Dataset entries
-=-=-=-=-
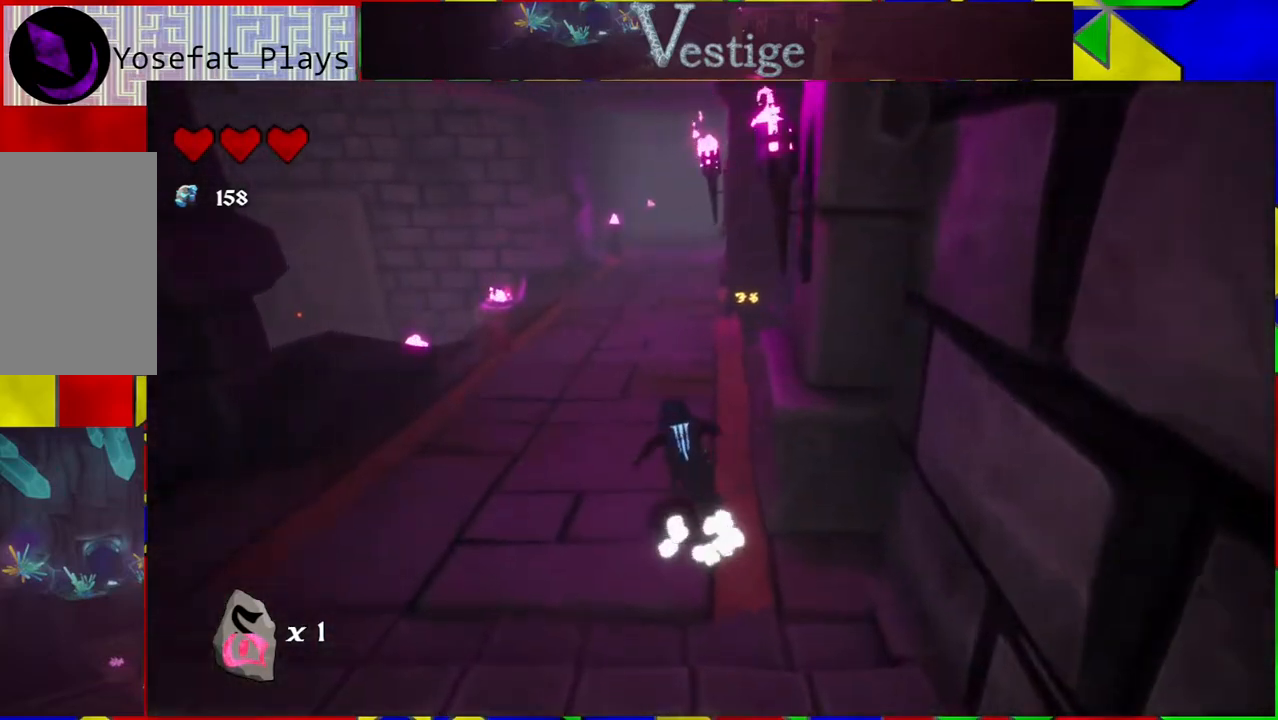
{"buttons": [], "left_stick": "up", "right_stick": "center", "events": [[333, "left_stick", "up"]]}
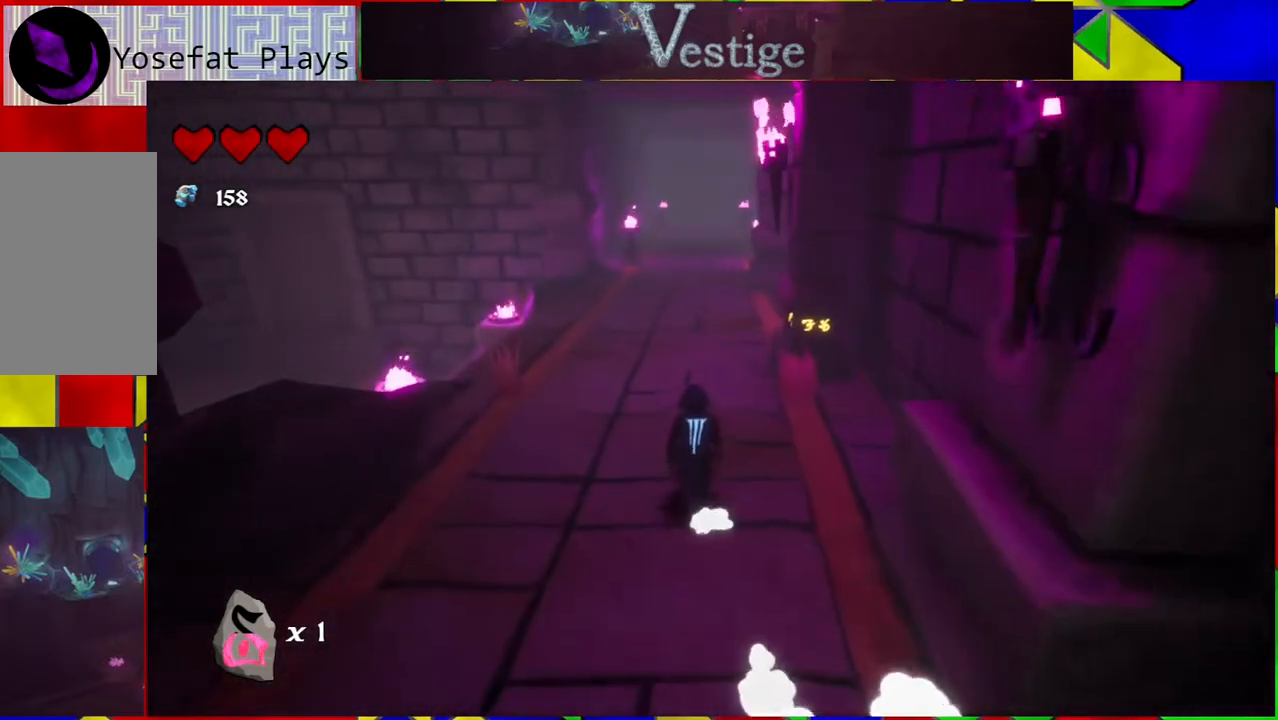
{"buttons": [], "left_stick": "up-left", "right_stick": "down-right", "events": [[100, "right_stick", "down-right"], [300, "left_stick", "up-left"]]}
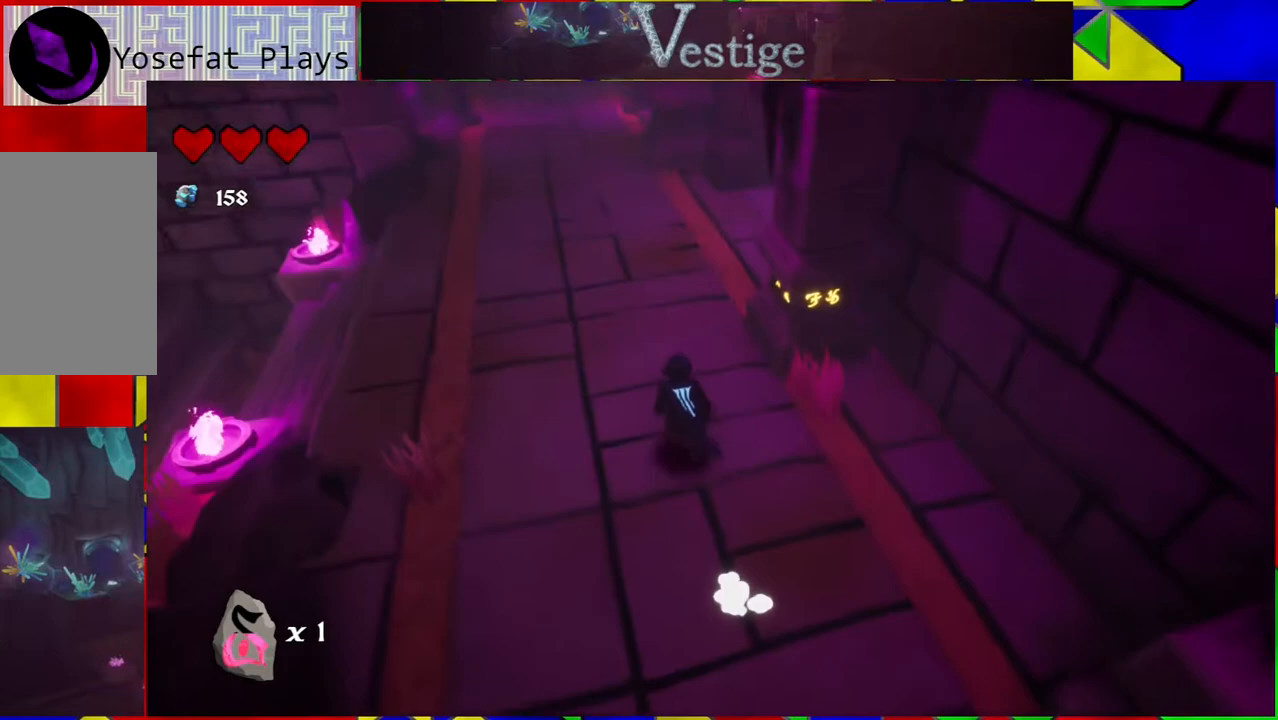
{"buttons": [], "left_stick": "up", "right_stick": "up-right", "events": [[83, "left_stick", "up"], [150, "right_stick", "right"], [350, "right_stick", "up-right"]]}
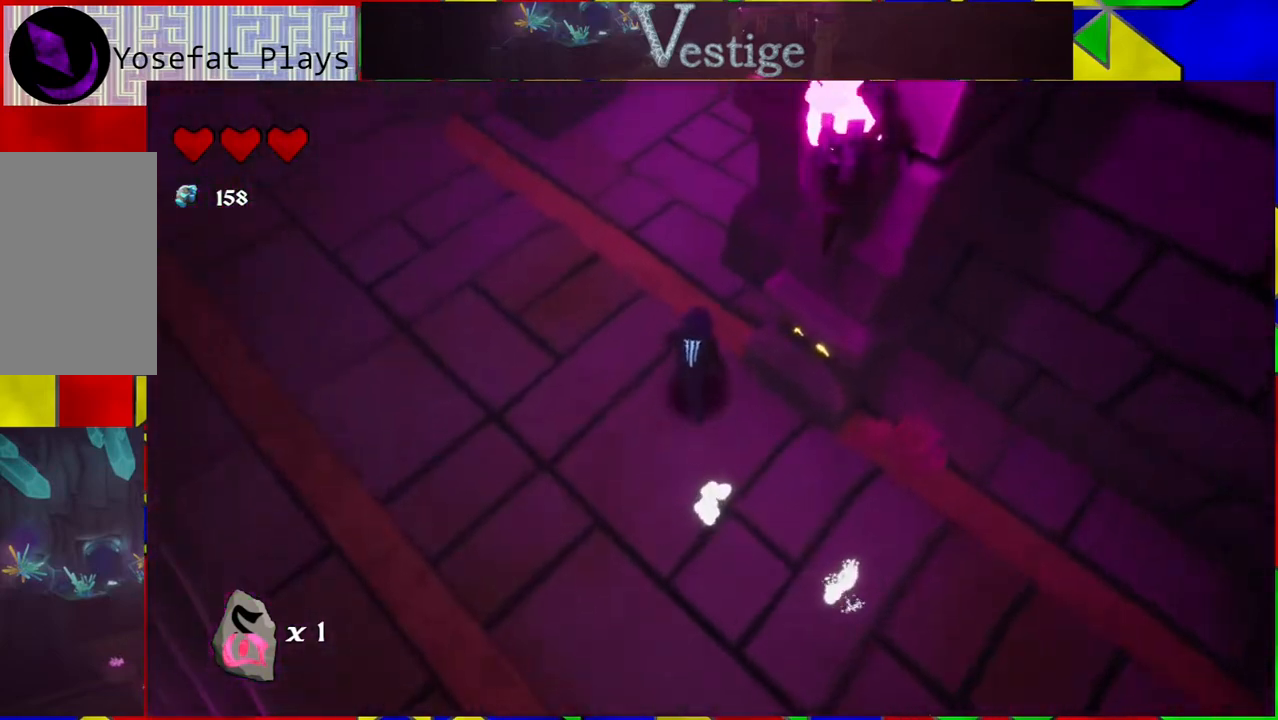
{"buttons": [], "left_stick": "up-left", "right_stick": "up", "events": [[367, "left_stick", "up-left"], [367, "right_stick", "up"]]}
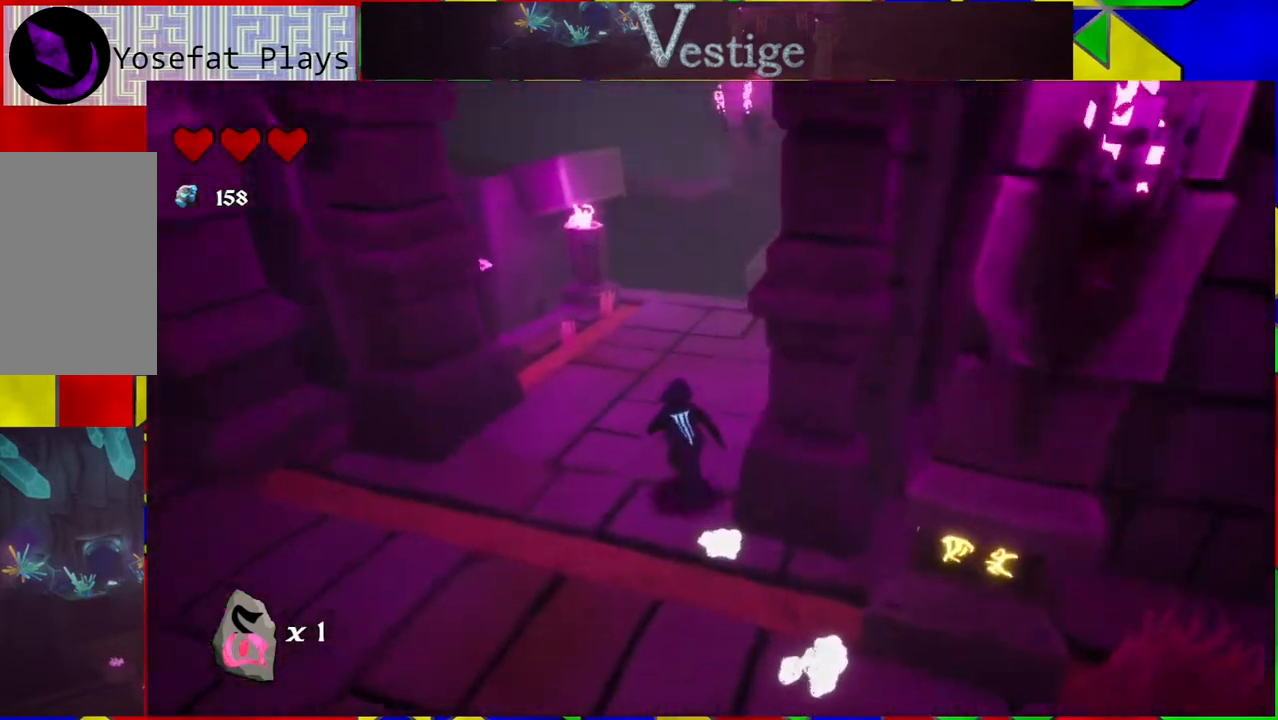
{"buttons": [], "left_stick": "up", "right_stick": "down", "events": [[150, "right_stick", "up-right"], [183, "left_stick", "up"], [300, "right_stick", "right"], [450, "right_stick", "down"]]}
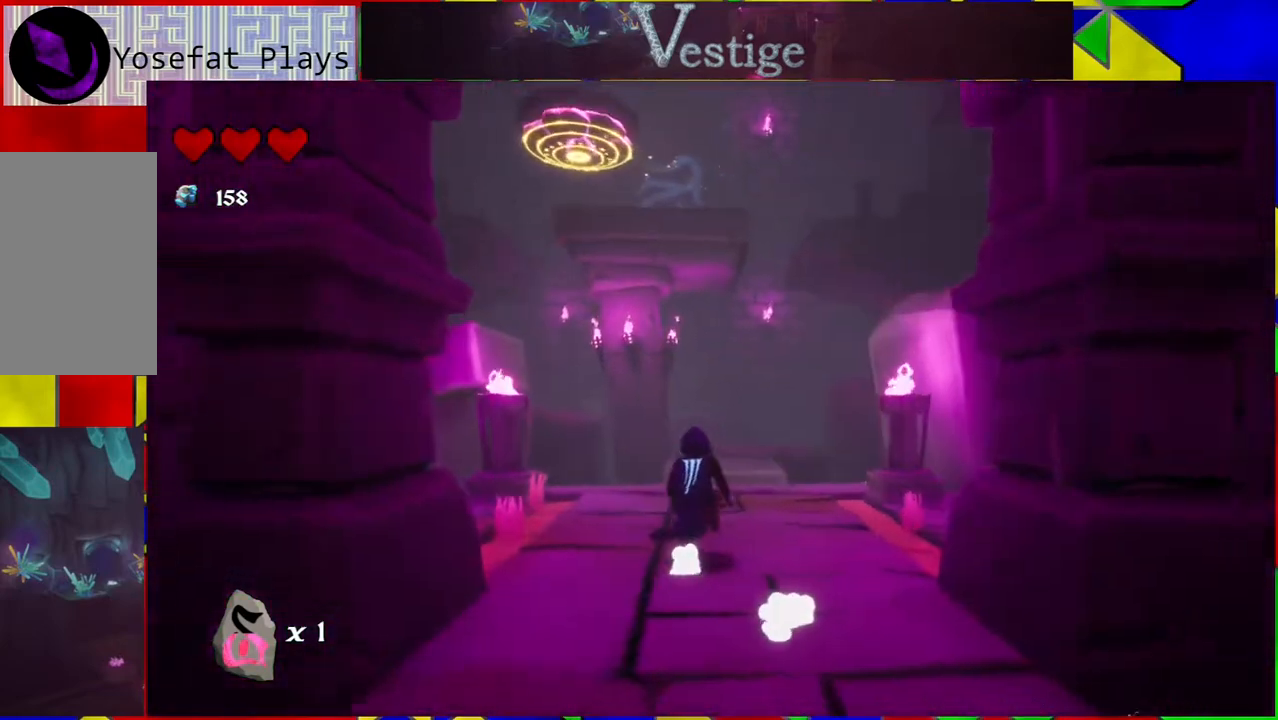
{"buttons": [], "left_stick": "up", "right_stick": "center", "events": [[133, "right_stick", "center"]]}
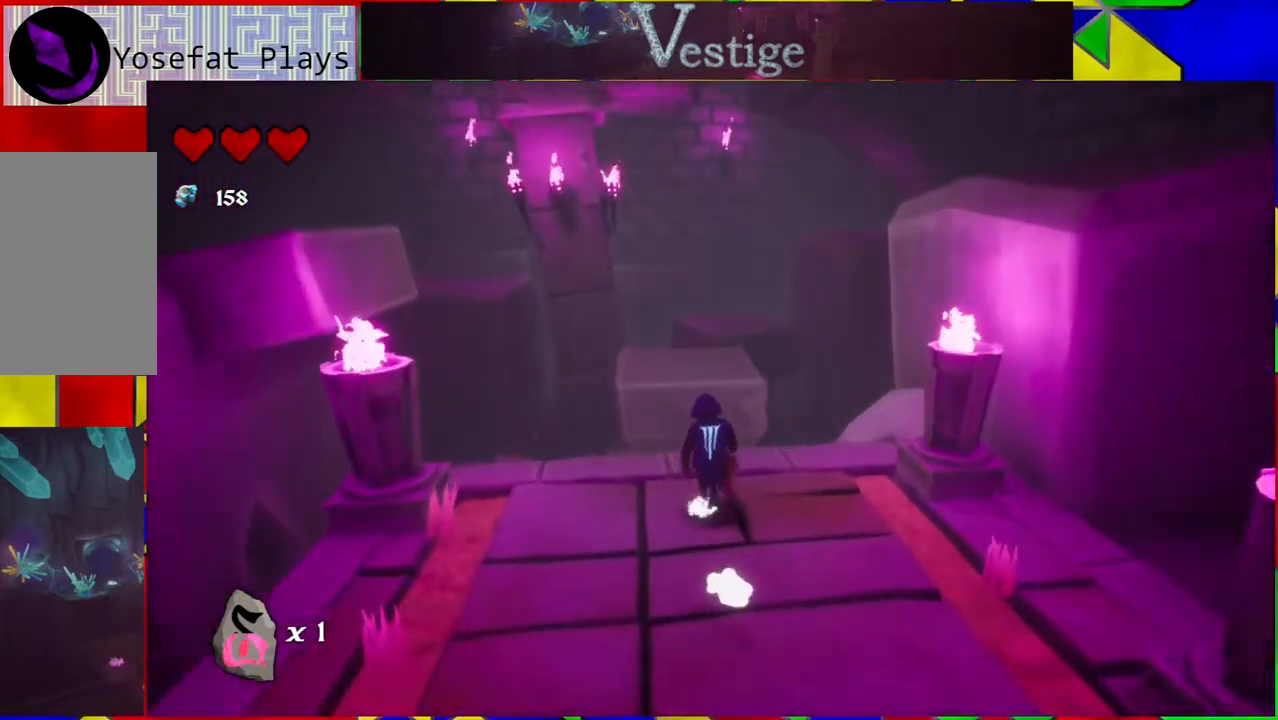
{"buttons": [], "left_stick": "up", "right_stick": "center", "events": [[217, "B", "down"], [467, "B", "up"]]}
-=-=-=-=-
[Exercise goal]: Would you output all of the entries above exactly, keeping the pictures out?

[Response below]:
{"buttons": [], "left_stick": "up", "right_stick": "center", "events": [[333, "left_stick", "up"]]}
{"buttons": [], "left_stick": "up-left", "right_stick": "down-right", "events": [[100, "right_stick", "down-right"], [300, "left_stick", "up-left"]]}
{"buttons": [], "left_stick": "up", "right_stick": "up-right", "events": [[83, "left_stick", "up"], [150, "right_stick", "right"], [350, "right_stick", "up-right"]]}
{"buttons": [], "left_stick": "up-left", "right_stick": "up", "events": [[367, "left_stick", "up-left"], [367, "right_stick", "up"]]}
{"buttons": [], "left_stick": "up", "right_stick": "down", "events": [[150, "right_stick", "up-right"], [183, "left_stick", "up"], [300, "right_stick", "right"], [450, "right_stick", "down"]]}
{"buttons": [], "left_stick": "up", "right_stick": "center", "events": [[133, "right_stick", "center"]]}
{"buttons": [], "left_stick": "up", "right_stick": "center", "events": [[217, "B", "down"], [467, "B", "up"]]}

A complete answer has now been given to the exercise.